The supplemental funding and concentration components that Brown has proposed are, thus logical and necessary—indeed, even modest. More than 70 major adequacy studies over the past 20 years show that anywhere from 40 to 100 percent more money per student is required to teach children from poor and lower-income households than is required to teach their more affluent classmates.
Notably, Brown’s LCFF proposal does not propose an expeditious remedy to California’s immoral, unconstitutional, and educationally unjustifiable school funding inequities. In the face of the political realities that change will prove more palatable if districts do not see funding decreases, Brown’s proposal creates few if any actual losers over the 7 to 10 years projected for full LCFF implementation. Instead, as more funds arrive thanks to Prop 30 and an improving economy, the currently more advantaged districts will see their ascent to the ultimate LCFF funding target follow a more gradual slope than the historically disadvantaged districts.
That slow road to funding fairness, however, may not be enough to satisfy some districts who have long benefitted from receiving a greater share of state funds for a less needy student population. Instead, these districts seek to hold on to their relative advantage by opposing the new funding system on the grounds that it would be unfair to them, donning the label of LCFF “losers.”
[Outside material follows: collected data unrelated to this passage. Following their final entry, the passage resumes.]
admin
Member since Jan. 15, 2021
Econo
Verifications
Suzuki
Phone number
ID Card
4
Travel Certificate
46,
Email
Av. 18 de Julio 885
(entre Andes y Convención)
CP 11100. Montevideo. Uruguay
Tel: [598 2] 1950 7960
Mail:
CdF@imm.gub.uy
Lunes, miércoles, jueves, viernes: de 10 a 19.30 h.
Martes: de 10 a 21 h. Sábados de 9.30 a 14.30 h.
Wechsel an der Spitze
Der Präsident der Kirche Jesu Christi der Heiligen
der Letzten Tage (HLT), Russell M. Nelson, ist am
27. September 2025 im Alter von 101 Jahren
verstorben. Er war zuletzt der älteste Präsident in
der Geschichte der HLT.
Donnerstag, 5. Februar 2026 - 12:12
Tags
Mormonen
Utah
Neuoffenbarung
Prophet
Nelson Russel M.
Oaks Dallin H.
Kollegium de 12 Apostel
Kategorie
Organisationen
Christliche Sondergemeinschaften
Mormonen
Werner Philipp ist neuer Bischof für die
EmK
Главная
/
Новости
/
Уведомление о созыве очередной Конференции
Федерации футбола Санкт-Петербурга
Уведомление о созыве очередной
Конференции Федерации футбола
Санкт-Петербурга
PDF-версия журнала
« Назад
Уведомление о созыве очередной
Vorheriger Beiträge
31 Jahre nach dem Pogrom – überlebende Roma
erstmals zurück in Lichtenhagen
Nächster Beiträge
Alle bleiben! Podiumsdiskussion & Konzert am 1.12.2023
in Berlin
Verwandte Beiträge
“This produces big winners and losers,” Jeffrey Baarstad, Superintendent of the Conejo Valley Unified School District recently told the Ventura County Star. “The loser districts like mine are not going to share the profits of [new state revenues.] It’ll be sent to the [LAUSDs] of California.”
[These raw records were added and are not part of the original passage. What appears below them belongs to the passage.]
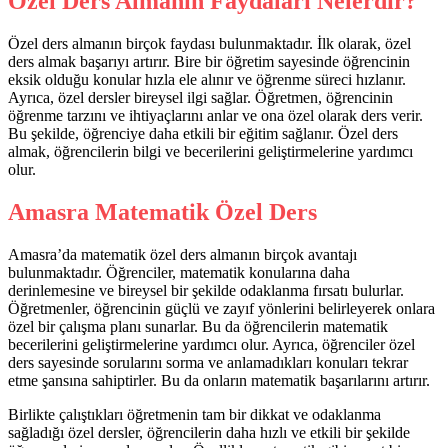
Özel Ders Almanın Faydaları Nelerdir?
Özel ders almanın birçok faydası bulunmaktadır. İlk olarak, özel
ders almak başarıyı artırır. Bire bir öğretim sayesinde öğrencinin
eksik olduğu konular hızla ele alınır ve öğrenme süreci hızlanır.
Ayrıca, özel dersler bireysel ilgi sağlar. Öğretmen, öğrencinin
öğrenme tarzını ve ihtiyaçlarını anlar ve ona özel olarak ders verir.
Bu şekilde, öğrenciye daha etkili bir eğitim sağlanır. Özel ders
almak, öğrencilerin bilgi ve becerilerini geliştirmelerine yardımcı
olur.
Amasra Matematik Özel Ders
Amasra’da matematik özel ders almanın birçok avantajı
bulunmaktadır. Öğrenciler, matematik konularına daha
derinlemesine ve bireysel bir şekilde odaklanma fırsatı bulurlar.
Öğretmenler, öğrencinin güçlü ve zayıf yönlerini belirleyerek onlara
özel bir çalışma planı sunarlar. Bu da öğrencilerin matematik
becerilerini geliştirmelerine yardımcı olur. Ayrıca, öğrenciler özel
ders sayesinde sorularını sorma ve anlamadıkları konuları tekrar
etme şansına sahiptirler. Bu da onların matematik başarılarını artırır.
Birlikte çalıştıkları öğretmenin tam bir dikkat ve odaklanma
sağladığı özel dersler, öğrencilerin daha hızlı ve etkili bir şekilde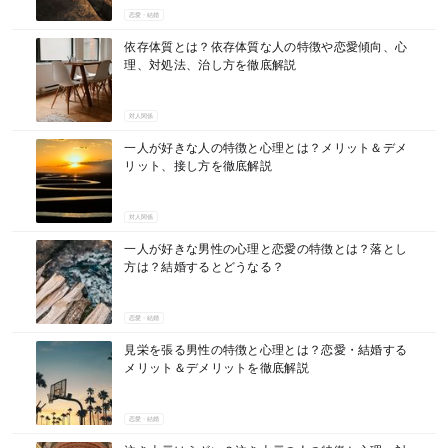
マネー
恋愛・結婚
依存体質とは？依存体質な人の特徴や恋愛傾向、心
理、対処法、治し方を徹底解説
対人関係
一人が好きな人の特徴と心理とは？メリット＆デメ
リット、接し方を徹底解説
対人関係
一人が好きな男性の心理と恋愛の特徴とは？落とし
方は？結婚するとどうなる？
恋愛・結婚
見栄を張る男性の特徴と心理とは？恋愛・結婚する
メリット＆デメリットを徹底解説
恋愛・結婚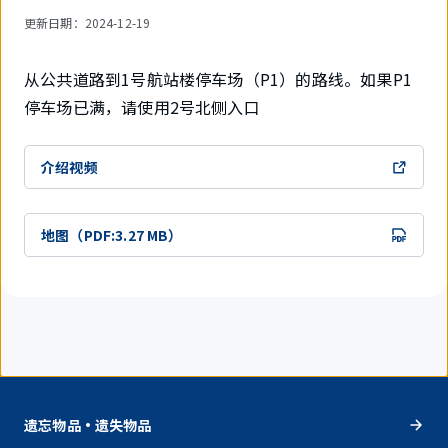
更新日期
：2024-12-19
从公共道路到1号航站楼停车场（P1）的路线。如果P1
停车场已满，请使用2号北侧入口
介绍视频
地图（PDF:3.27 MB）
遗忘物品・遗失物品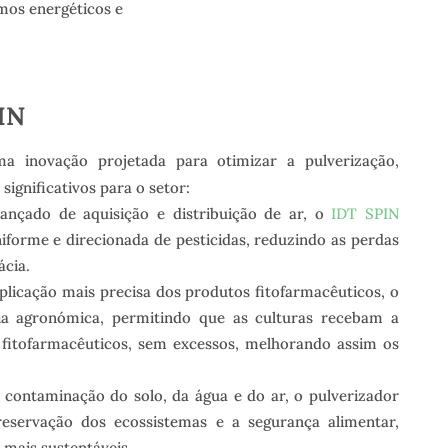
os energéticos e
IN
 inovação projetada para otimizar a pulverização,
significativos para o setor:
çado de aquisição e distribuição de ar, o
IDT SPIN
iforme e direcionada de pesticidas, reduzindo as perdas
ácia.
licação mais precisa dos produtos fitofarmacêuticos, o
a agronómica, permitindo que as culturas recebam a
 fitofarmacêuticos, sem excessos, melhorando assim os
 contaminação do solo, da água e do ar, o pulverizador
eservação dos ecossistemas e a segurança alimentar,
mais sustentáveis.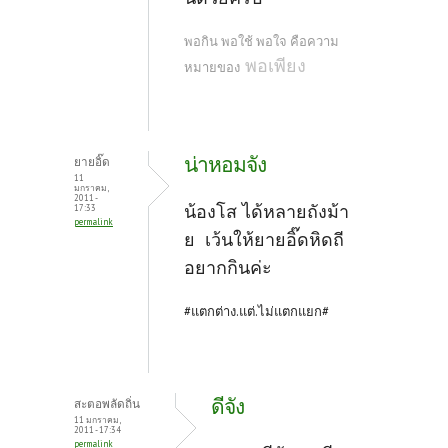
พอกิน พอใช้ พอใจ คือความ
พอเพียง
หมายของ
น่าหอมจัง
ยายอิ๊ด
11
มกราคม,
2011 -
น้องโส ได้หลายถังม้า
17:33
permalink
ย เว้นให้ยายอิ๊ดหิดถี
อยากกินค่ะ
#แตกต่าง.แต่.ไม่แตกแยก#
ดีจัง
สะตอพลัดถิ่น
11 มกราคม,
2011 - 17:34
permalink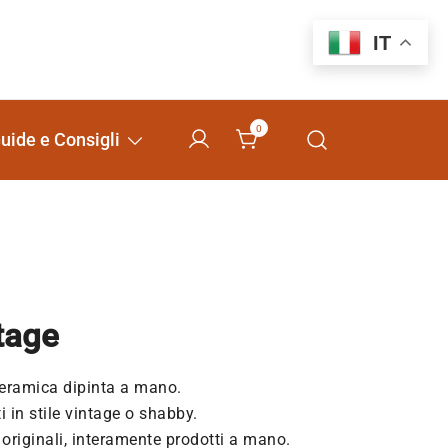
IT
0
uide e Consigli
ntage
 ceramica dipinta a mano.
i in stile vintage o shabby.
originali, interamente prodotti a mano.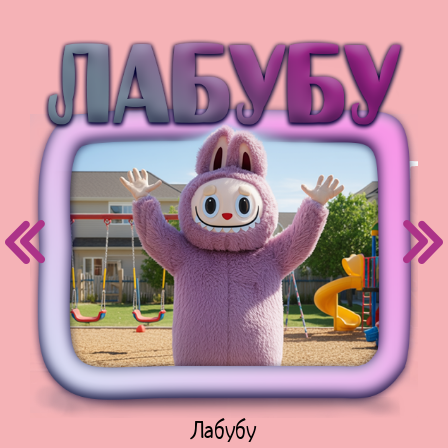
Куклы Лол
How conveniently these districts forget that for decades they have enjoyed “winner” status to the detriment of disadvantaged students across the state. These districts could only be considered “losers” if one takes the inequitable status quo as the “just” starting point, neglecting both decades of relative funding inequities and any absolute notion of fairness.
In reality, Brown’s concept is to disadvantage no one but, rather, to rationalize and make fair what has long been neither.
Let’s not kid ourselves. Even with Prop. 30, Brown’s proposal will not address the other major issue facing California school funding—the massive underfunding of public education. California ranks 49th in per pupil spending according to Education Week and, as a consequence, is generally 50th out of 50 states in terms of the adults per students in its schools and near the bottom as well in achievement test scores for students across the ethnic and socioeconomic spectrum (see, e.g., p. 30 of CQE complaint compiling data). Adding the $2,700 per pupil that Brown projects will flow to K-12 funding over the next seven years will not get the state to the national spending average TODAY, let alone the level of spending that will be necessary in seven years to provide all students the opportunity to access the Common Core standards.
As a result, the school funding lawsuits brought by Public Advocates and our community partners (CQE v. California) and by our colleagues in Robles-Wong v. California will continue to play an important role in forcing the state to live up to its educational promise.
In the meantime, California’s failure to address funding adequacy cannot be, as some have urged, an excuse for deferring or delaying a fix to funding inequity. Ensuring the available funding pie is fairly distributed to all based on student needs is a moral imperative that cannot wait.